▶ REQUIRED ACTIONS
**A.** According to the West Marine accounting notes below, what is the usual expected life of a lease over which the company recognizes rent expense on a straight-line basis?
**B.** Resume the West Marine accounting notes below, starting after their last sentence.

▶ EXTRACT
※

IMPAIRMENT OF LONG-LIVED ASSETS—The Company reviews long-lived assets, including intangible assets and property and equipment, for impairment whenever events or changes in circumstances indicate that the carrying value of an asset may not be recoverable. If the estimated undiscounted future cash flows from the long-lived asset are less than the carrying value, a loss equal to the difference between carrying value and the fair market value of the asset is recorded. The Company recorded no asset impairment charges in 2012, less than $0.1 million in 2011 and $0.2 million in 2010.
FACILITY CLOSING COSTS—The Company records an obligation for the present value of estimated costs that will not be recovered in the period a store, distribution center or other facility is closed. These costs include employment termination benefits, lease contract termination costs and the book value of abandoned property. For more information, see Note 3.
SELF-INSURANCE OR HIGH DEDUCTIBLE LOSSES—The Company uses a combination of insurance and self-insurance for a number of risk management activities including workers’ compensation, general liability and employee-related health care benefits, a portion of which is paid by its associates. Liabilities associated with these risks are estimated primarily based on amounts determined by actuarial analysis, and accrued in part by considering historical claims experience, demographic factors, severity factors and other actuarial assumptions. Any actuarial projection of losses is subject to a high degree of variability. Among the causes of this variability are unpredictable external factors affecting future inflation rates, litigation trends, legal interpretations, benefit level changes and claim settlement patterns.
DEFERRED RENT—Certain of the Company’s operating leases contain periods of free or reduced rent or contain predetermined fixed increases in the minimum rent amount during the lease term. For these leases, the Company recognizes rent expense on a straight-line basis over the expected life of the lease, generally about 10 years, including periods of free rent,

39

Table of Contents                 
WEST MARINE, INC.
NOTES TO CONSOLIDATED FINANCIAL STATEMENTS—(Continued)
 

and records the difference between the amount charged to rent expense and the rent paid as deferred rent. Tenant improvement allowances received from landlords are deferred and amortized to reduce rent expense over the expected life of the lease.

※

▶ DATASET EXTRACT
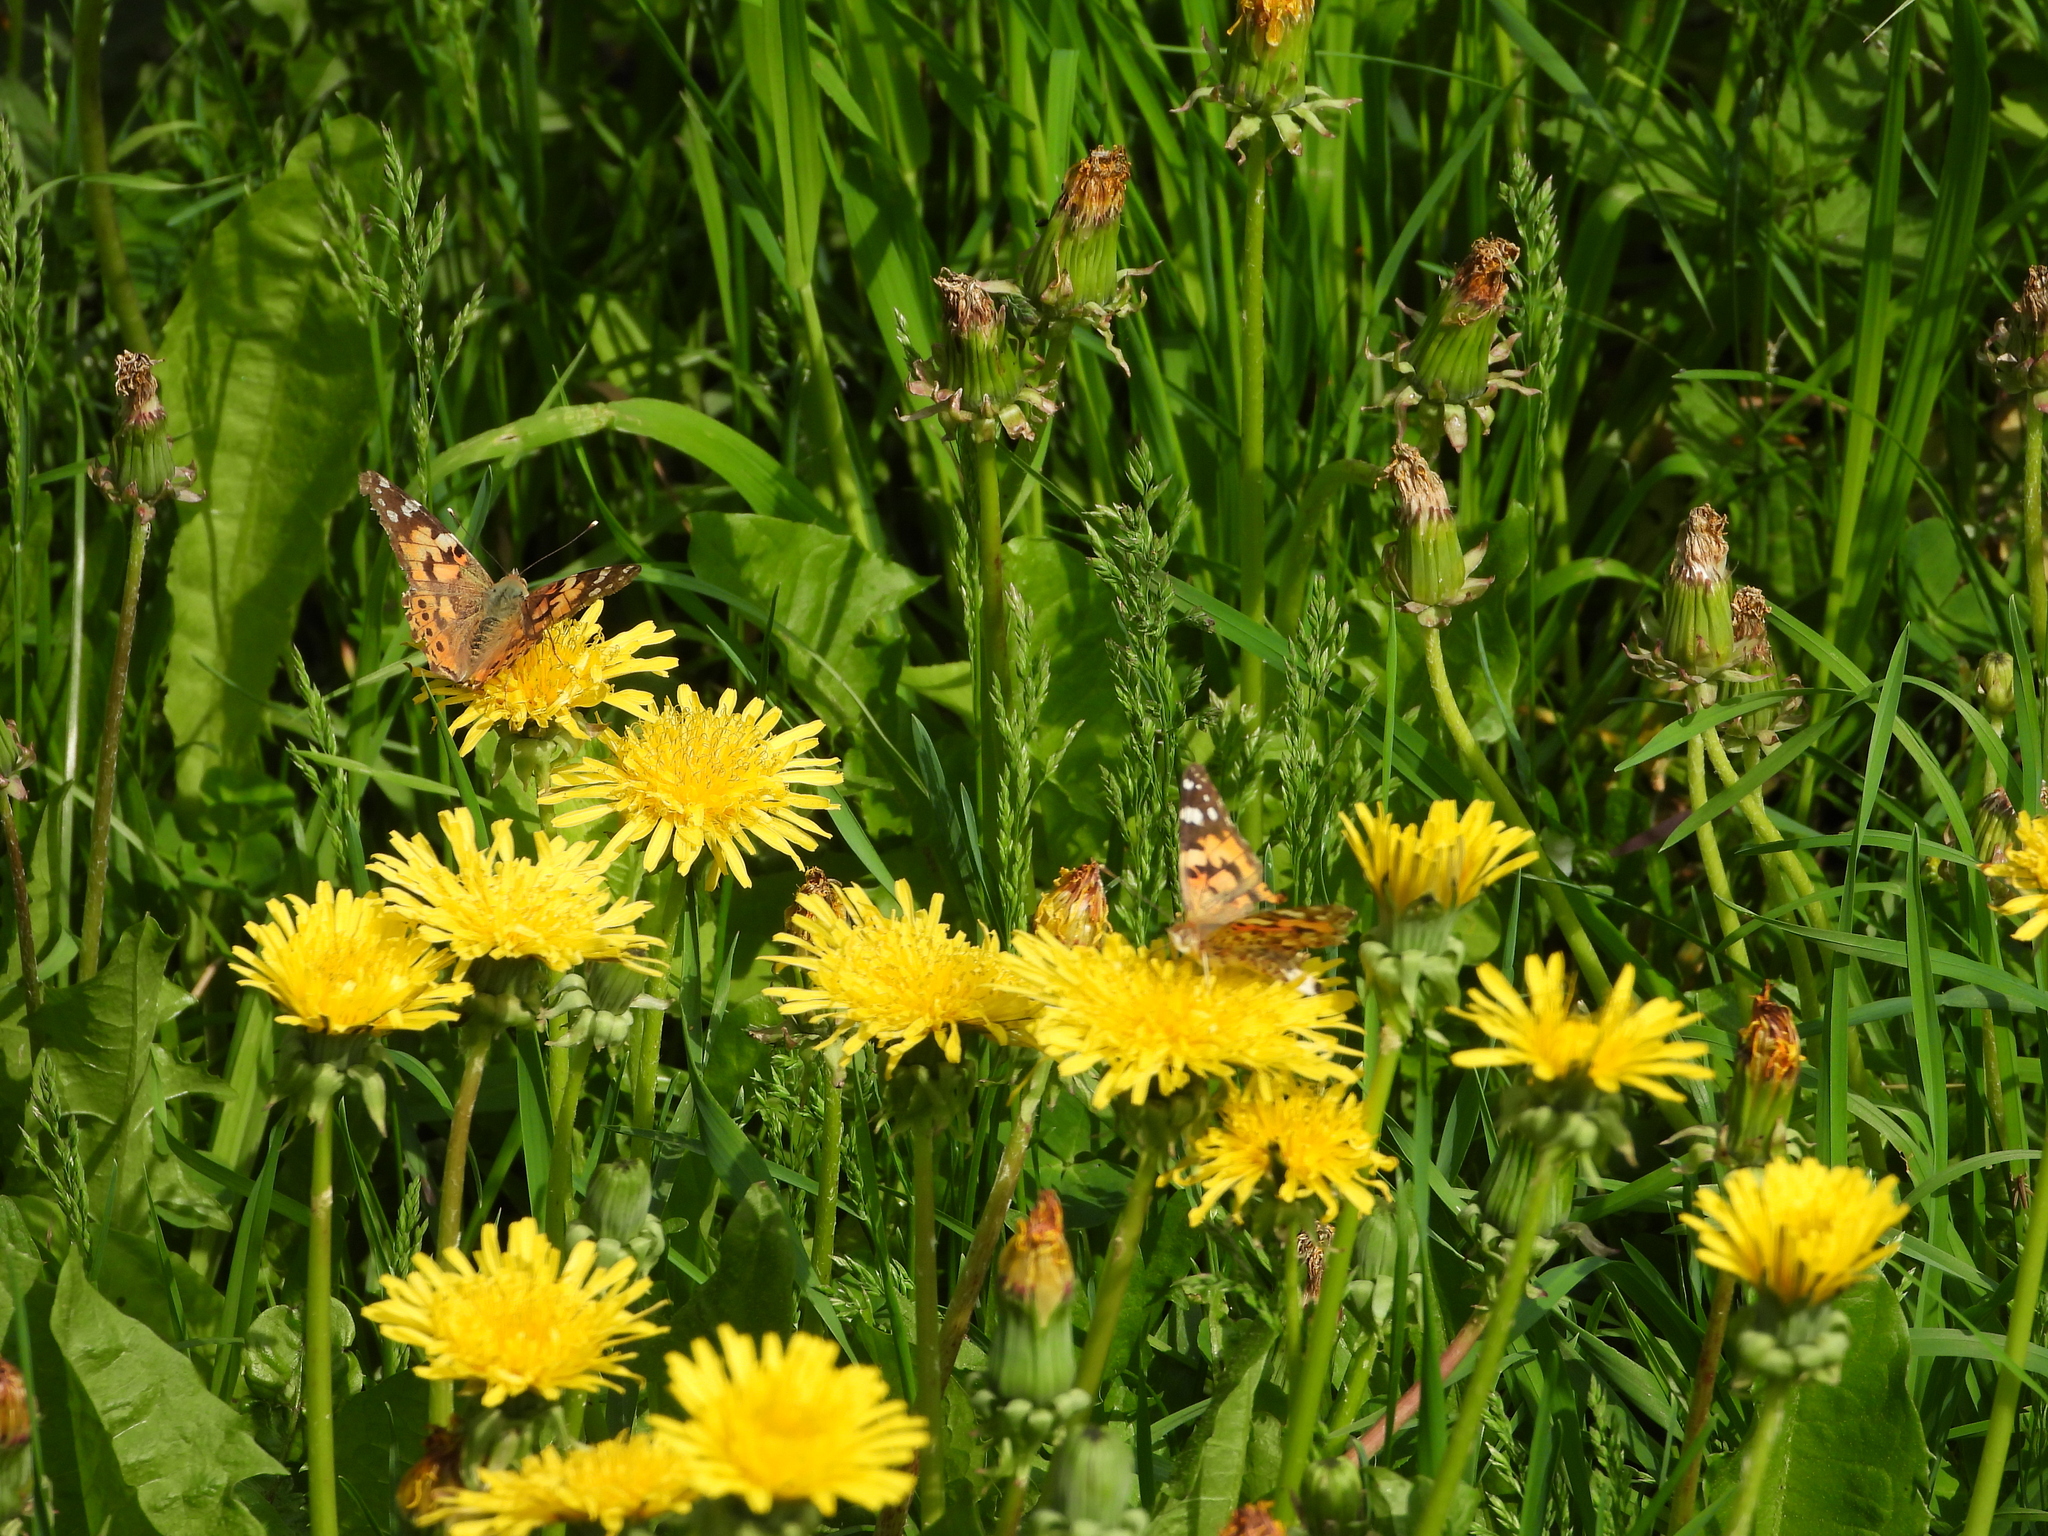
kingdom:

※

▶ ANSWERS GIVEN
**A.** Generally about 10 years.

**B.**
INCOME TAXES—Income taxes are accounted for using the asset and liability method. Deferred tax assets and liabilities are recognized for the estimated future tax consequences attributable to the differences between existing financial statement carrying amounts and their respective tax bases, and operating loss and tax credit carryforwards. Deferred tax assets and liabilities are measured at the tax rate expected to be in effect for the taxable years in which we expect those temporary differences to be recovered or settled. We recognize the effect of changes in tax rates on deferred tax assets and liabilities in the period that includes the enactment date of the change. In determining our provision for income taxes, we use an annual effective income tax rate based on annual income, permanent differences between book and taxable income, and statutory income tax rates. The effective tax rate is adjusted as additional information becomes available. The effective rate also reflects our assessment of the ultimate outcome of tax audits. Discrete events such as audit settlements and changes in tax laws are recognized in the period in which they occur. A valuation allowance is recorded to reduce deferred tax assets to the amount estimated as more likely than not to be realized. The Company also accounts for uncertainties in income taxes recognized in its financial statements. For more information, see Note 8.
SALES AND USE TAX—Net revenues are recorded net of sales and use taxes. Net sales and use taxes are collected and remitted to all jurisdictions in which the Company has a physical presence in accordance with state, provincial and local tax laws.
FAIR VALUE OF FINANCIAL INSTRUMENTS—Fair value of financial instruments represents the price that would be received to sell an asset or paid to transfer a liability (an exit price) in the principal or most advantageous market for the asset or liability in an orderly transaction between market participants on the measurement date. As such, fair value is a market-based measurement that should be determined based on assumptions that market participants would use in pricing an asset or liability.
The fair value hierarchy prescribed under accounting principles generally accepted in the United States, or GAAP, contains three levels, which prioritizes the inputs used in the valuation methodologies in measuring fair value:
Level 1—Observable inputs that reflect quoted prices (unadjusted) for identical assets or liabilities in active markets.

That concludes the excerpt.